The composer’s early interest in avant-gared musical techniques helped define his personal style, which often blends traditional harmonies and a conventional orchestral palette with the texture of ethnic instruments and even electronic sounds. Film scoring became an obvious choice for Horner, though he brings to it the perspective of the classical composer and conductor. “Films speak to me right away,” he commented. “The atmosphere, the overall mood dictates the kind of orchestra I will use. Watching a film the first few times, I make a charcoal sketch; later I put the colours in.” In recording his own film scores, Horner often creates his own orchestrations and prefers to conduct the orchestra directly to picture, instead of using click tracks or other mechanical timing devices.

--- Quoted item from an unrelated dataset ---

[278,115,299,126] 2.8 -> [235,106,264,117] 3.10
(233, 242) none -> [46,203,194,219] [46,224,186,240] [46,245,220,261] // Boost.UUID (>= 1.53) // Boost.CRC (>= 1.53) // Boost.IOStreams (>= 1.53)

Los Angeles-born Horner began writing for films in 1980, shortly after completing his doctorate in composition at UCLA, following earlier study at London’s Royal Academy of Music and the University of Southern California. Horner’s first assignment was the scoring of a short film entitled The Drought for the American Film Institute and it led to more work with AFI. He further developed his craft in the commercial arena at New World Pictures under the aegis of low-budget producer, Roger Corman. At New World Pictures, he also forged important long-term relationships with two emerging young directors - Ron Howard and James Cameron. His contrasting scores for Brainstorm and 48 Hours (which won him a Los Angeles Film Critics Association award) helped establish him as an important and versatile new film composer, just as the symphonic film score became popular again in the wake of John Williams’s music for the Star War films. Horner went on to compose scores for such films as: Casper, Clear and Present Danger, The Man Without a Face, Patriot Games, Sneakers, The Rocketeer, In Country, Honey I Shrunk the Kids, The Land Before Time, Willow, An American Tail, The Name of the Rose, Cocoon and Star Trek II: The Wrath of Khan.